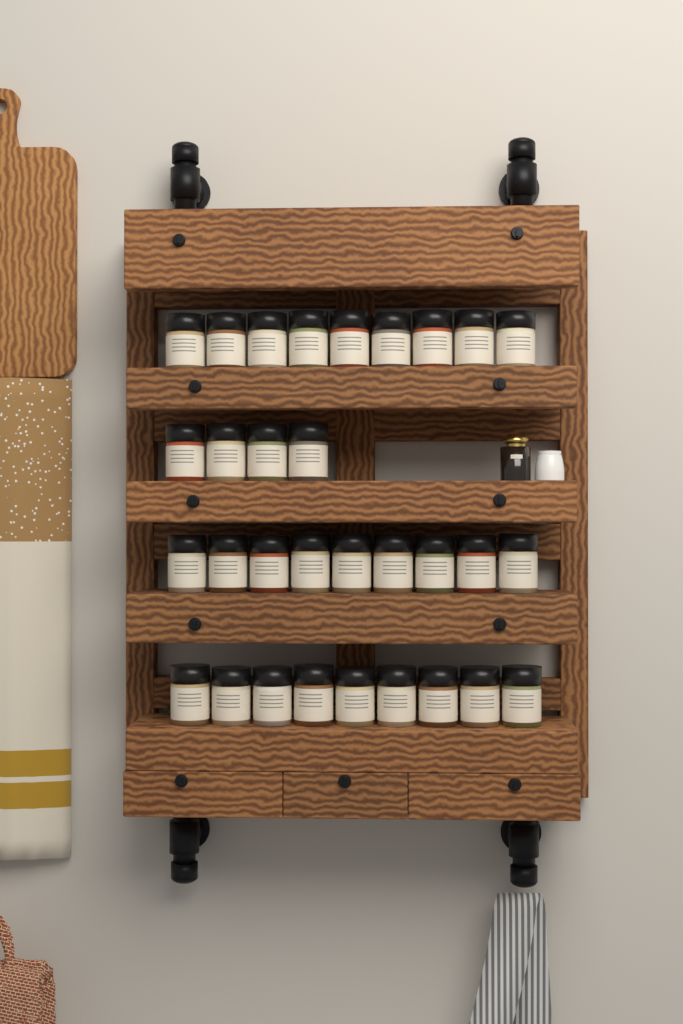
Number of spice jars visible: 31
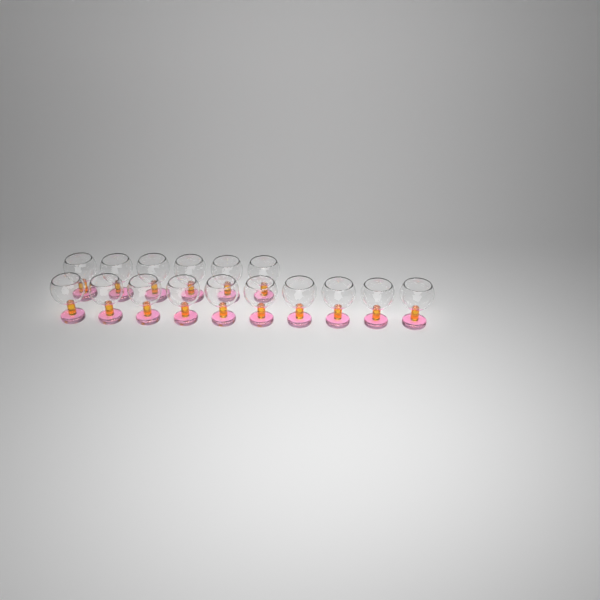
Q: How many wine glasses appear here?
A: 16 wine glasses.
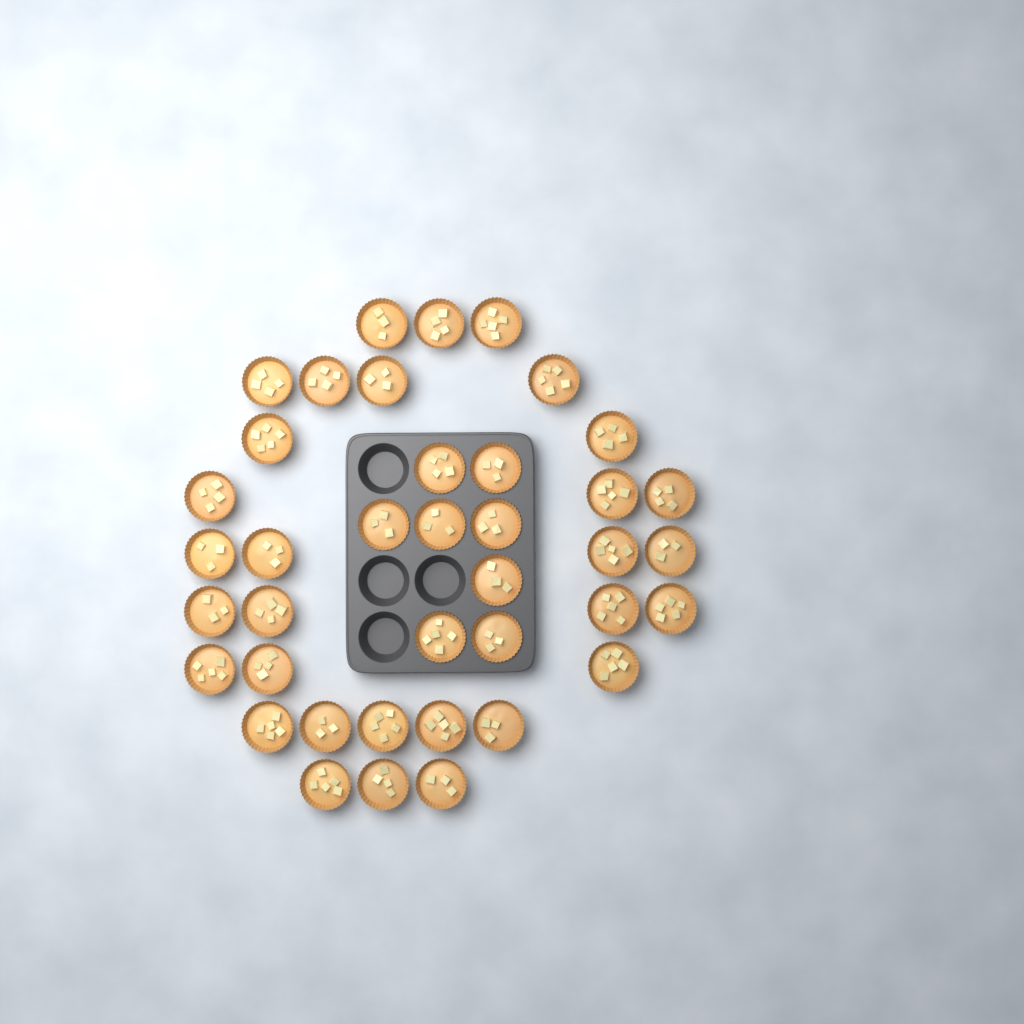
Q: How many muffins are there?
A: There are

▶ _Yapılacak iş_: Yukarıdaki satırların tamamını hiçbir şeyini değiştirmeden kopyalayın, ancak resimleri yanıta koymayın.

▶ _Doğru yanıt_:
Number of spice jars visible: 31
Q: How many wine glasses appear here?
A: 16 wine glasses.
Q: How many muffins are there?
A: There are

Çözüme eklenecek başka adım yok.